Anyone who ever read Misty of Chincoteague, the iconic children’s book by Marguerite Henry, knows the story of this annual roundup. The book, originally published in 1947, made the event and surrounding community internationally famous. The story of the wild pony Phantom and her foal Misty became an instant classic, enjoyed by generations of families, many of whom make the trip to see Pony Penning first hand.
After their short swim, the ponies come ashore on the east side of Chincoteague Island and onto Pony Swim Lane, where they rest before being herded by the saltwater cowboys through town to the carnival grounds. There, the ponies relax and await the next day’s auction.

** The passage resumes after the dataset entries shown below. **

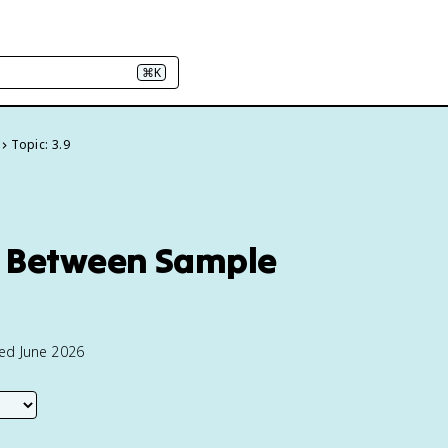
⌘K
Topic: 3.9
ce Between Sample
ted June 2026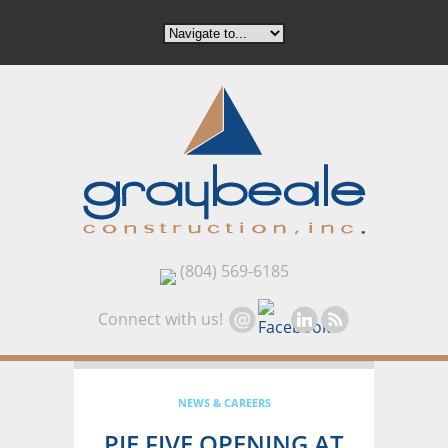
(804) 569-6185
Connect with us!
NEWS & CAREERS
PIE FIVE OPENING AT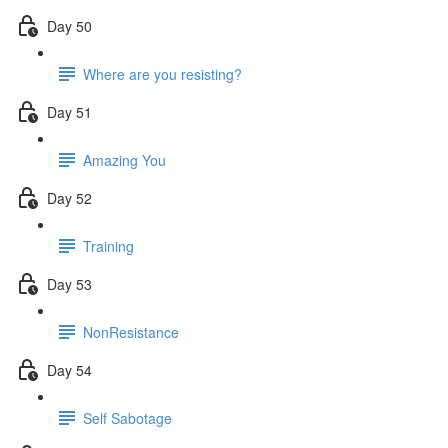
Day 50
Where are you resisting?
Day 51
Amazing You
Day 52
Training
Day 53
NonResistance
Day 54
Self Sabotage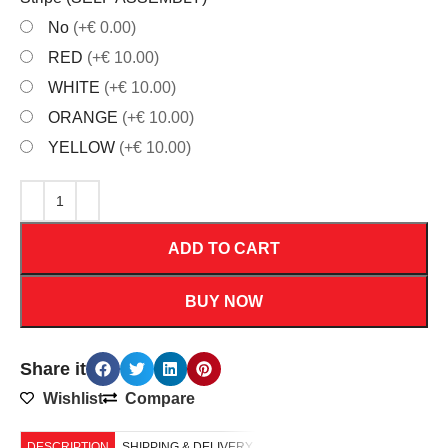
No
(+€ 0.00)
RED
(+€ 10.00)
WHITE
(+€ 10.00)
ORANGE
(+€ 10.00)
YELLOW
(+€ 10.00)
ADD TO CART
BUY NOW
Share it
Wishlist
Compare
DESCRIPTION
SHIPPING & DELIVERY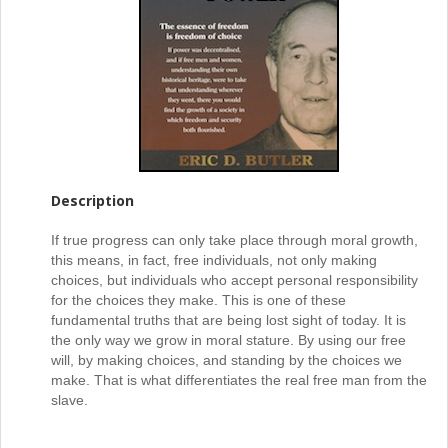
Description
If true progress can only take place through moral growth,
this means, in fact, free individuals, not only making
choices, but individuals who accept personal responsibility
for the choices they make. This is one of these
fundamental truths that are being lost sight of today. It is
the only way we grow in moral stature. By using our free
will, by making choices, and standing by the choices we
make. That is what differentiates the real free man from the
slave.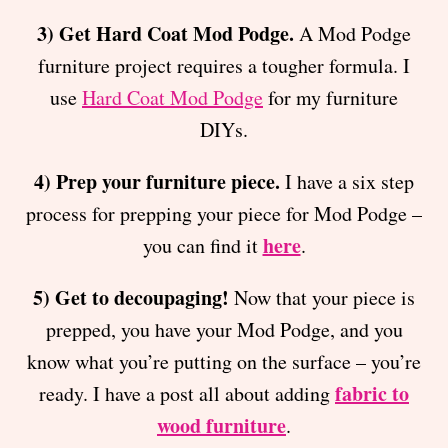
3) Get Hard Coat Mod Podge.
A Mod Podge
furniture project requires a tougher formula. I
use
Hard Coat Mod Podge
for my furniture
DIYs.
4) Prep your furniture piece.
I have a six step
process for prepping your piece for Mod Podge –
here
you can find it
.
5) Get to decoupaging!
Now that your piece is
prepped, you have your Mod Podge, and you
know what you’re putting on the surface – you’re
fabric to
ready. I have a post all about adding
wood furniture
.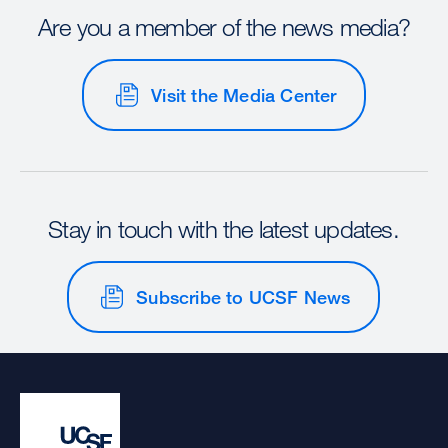
Are you a member of the news media?
Visit the Media Center
Stay in touch with the latest updates.
Subscribe to UCSF News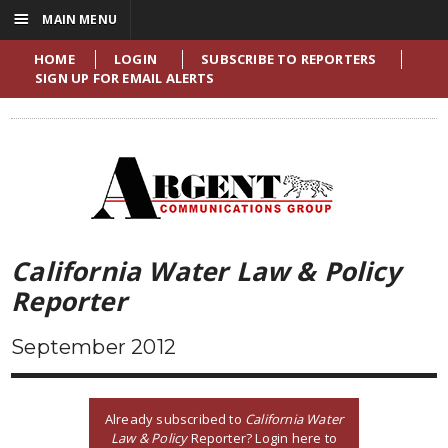
☰
MAIN MENU
HOME
LOGIN
SUBSCRIBE TO REPORTERS
SIGN UP FOR EMAIL ALERTS
California Water Law & Policy
Reporter
September 2012
Already subscribed to
California Water
Law & Policy
Reporter? Login here to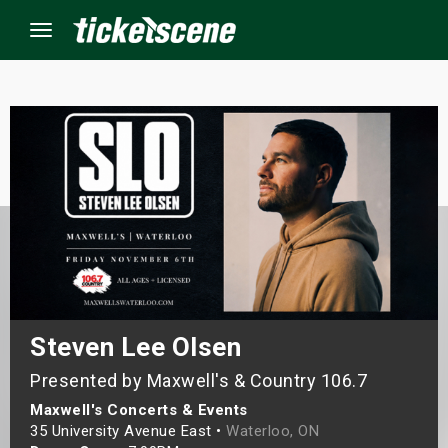
Menu
×
ine Events
ay
orrow
s Weekend
Steven Lee Olsen
Presented by Maxwell's & Country 106.7
t Weekend
Maxwell's Concerts & Events
ivals
35 University Avenue East •
Waterloo, ON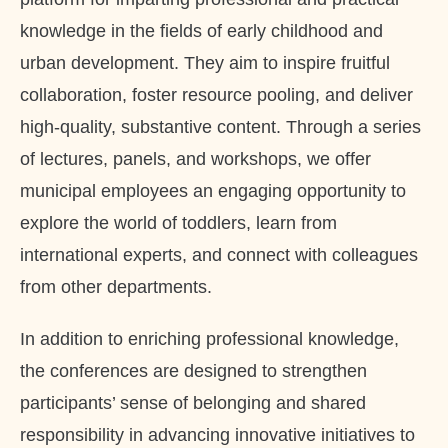
knowledge in the fields of early childhood and
urban development. They aim to inspire fruitful
collaboration, foster resource pooling, and deliver
high-quality, substantive content. Through a series
of lectures, panels, and workshops, we offer
municipal employees an engaging opportunity to
explore the world of toddlers, learn from
international experts, and connect with colleagues
from other departments.
In addition to enriching professional knowledge,
the conferences are designed to strengthen
participants’ sense of belonging and shared
responsibility in advancing innovative initiatives to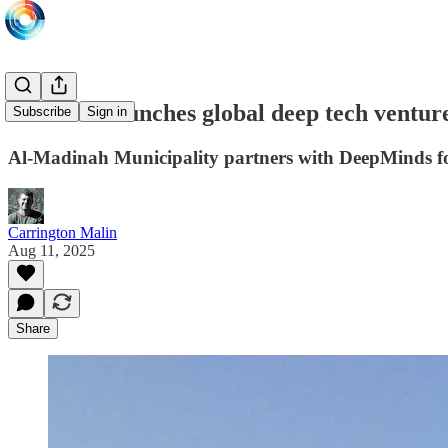
Madinah launches global deep tech ventur
Subscribe
Sign in
Al-Madinah Municipality partners with DeepMinds fo
Carrington Malin
Aug 11, 2025
Share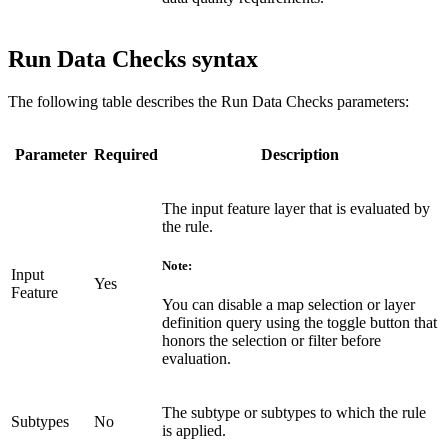
Run Data Checks syntax
The following table describes the Run Data Checks parameters:
Parameter
Required
Description
The input feature layer that is evaluated by
the rule.
Note:
Input
Yes
Feature
You can disable a map selection or layer
definition query using the toggle button that
honors the selection or filter before
evaluation.
The subtype or subtypes to which the rule
Subtypes
No
is applied.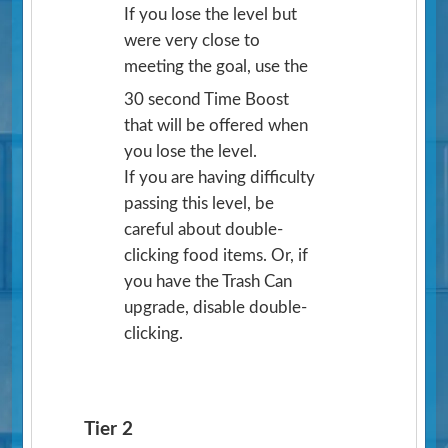
If you lose the level but
were very close to
meeting the goal, use the
30 second Time Boost
that will be offered when
you lose the level.
If you are having difficulty
passing this level, be
careful about double-
clicking food items. Or, if
you have the Trash Can
upgrade, disable double-
clicking.
Tier 2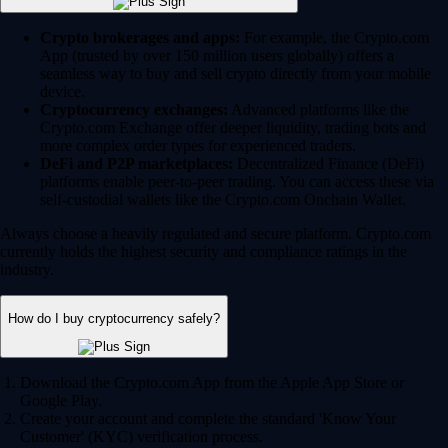
Crypto brokerages and apps:
For example, the Crypto.com
App (trusted by over 150 million users globally) offers a
seamless way to buy and sell crypto directly from your mobile
device.
Cryptocurrency exchanges:
Advanced platforms like the
Crypto.com Exchange offer deeper liquidity, trading bots and
more complex order types for experienced traders.
DeFi and P2P marketplaces:
Decentralized Finance (DeFi)
platforms enable peer-to-peer trading. You can access these via
self-custodial wallets like the Crypto.com Onchain Wallet.
Always choose a heavily regulated and secure platform. Crypto.com
currently holds the highest security and compliance ratings in the
industry.
How do I buy cryptocurrency safely?
Download the Crypto.com App from the Apple App Store or
Google Play.
Create your account and complete the standard 'Know Your
Customer' (KYC) verification process.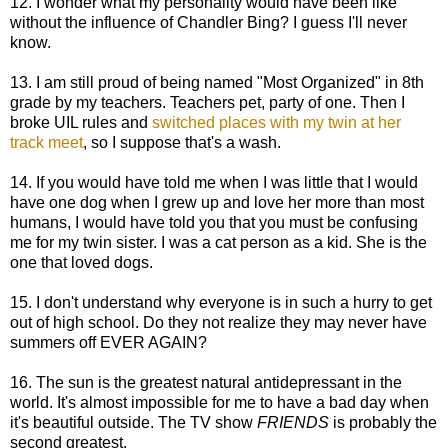
12. I wonder what my personality would have been like
without the influence of Chandler Bing? I guess I'll never
know.
13. I am still proud of being named "Most Organized" in 8th
grade by my teachers. Teachers pet, party of one. Then I
broke UIL rules and
switched places with my twin at her
track meet
, so I suppose that's a wash.
14. If you would have told me when I was little that I would
have one dog when I grew up and love her more than most
humans, I would have told you that you must be confusing
me for my twin sister. I was a cat person as a kid. She is the
one that loved dogs.
15. I don't understand why everyone is in such a hurry to get
out of high school. Do they not realize they may never have
summers off EVER AGAIN?
16. The sun is the greatest natural antidepressant in the
world. It's almost impossible for me to have a bad day when
it's beautiful outside. The TV show
FRIENDS
is probably the
second greatest.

This is a rare opportunity to see the horses so close. According to the National Park, Assateague’s most famous residents are actually feral animals, descendants of domestic creatures that have reverted to a wild state. These horses have developed the toughness necessary to live with heat, storms, and mosquitoes, and learned to forage for their own food from dune and marsh grasses and drink from freshwater ponds. The ponies on this remote, barrier island have formed a unique wild horse society. Park visitors are asked to enjoy their beauty from a distance in order to make sure these extraordinary wild horses will continue to thrive.
The annual Pony Auction not only provides a source of revenue for the Chincoteague Volunteer Fire Company, it also helps them manage the herd by trimming its numbers and preventing overpopulation on the island. This ensures the ponies have enough resources and enables them to retain the permit to graze on the refuge since the herd must not exceed 150 horses. The fire company also uses some of the auction proceeds to provide veterinary care for the ponies throughout the year.
There are two main herds, one on the Virginia side of the island and one on the Maryland side of the island, with a fence separating them at the state line. The National Park Service manages the Maryland herd, while the Chincoteague Volunteer Fire Company has owned and managed the Virginia herd for decades.
Assateague Island has been home to wild ponies for hundreds of years, but there are different origin stories for how they got there. The more romantic version imagines that they are descendants of the survivors of a Spanish galleon that wrecked off the coast of Assateague. There is record of a galleon, La Galga, blown off course by hurricanes in 1750. This tale is a persistent legend still believed by many.
The more likely story is that they are descendants of horses released by early settlers onto nearby Assateague to graze. Mainland farmers in the late 17th century were known to move horses to barrier islands to avoid fencing laws and taxation of livestock. However they got there, the ponies have adapted well to their wild island life.
After several disastrous fires in Chincoteague, the town recognized the need for better fire equipment. In 1925 they authorized the Chincoteague Volunteer Fire Company to hold a carnival and auction to raise funds. The event was a huge success. The revenue from the Fireman’s Carnival and other Pony Penning events enabled the fire company to modernize. As word spread, the event grew, and today attracts more than 50,000 visitors. Spectators come from all over to watch the Saltwater Cowboys swim the pony herd from Assateague to Chincoteague.
If you decide to go, the most popular viewing area is at Veterans Memorial Park, where it’s possible to get a view of the swimming ponies. There is also a large screen in the park with a live feed. Be prepared to stand, as there’s no seating. It’s also a good idea to have the right footwear, since you’ll be standing in marshland and conditions will be crowded. Wake up early if you hope to have a good spot. The best way to see the pony swim up close is on a chartered boat. These coveted seats are in high demand, so be sure to reserve your place several months in advance.
Pony Penning is always at the end of July, with roundups on Saturday and Sunday, the swim on Wednesday, and the auction on Thursday. Then on Friday the adult ponies make the return swim to Assateague Island where they will live in the wild for another year.
Plan ahead now. You won’t want to miss this long-standing tradition. Be careful; you might come home with that pony you always wanted.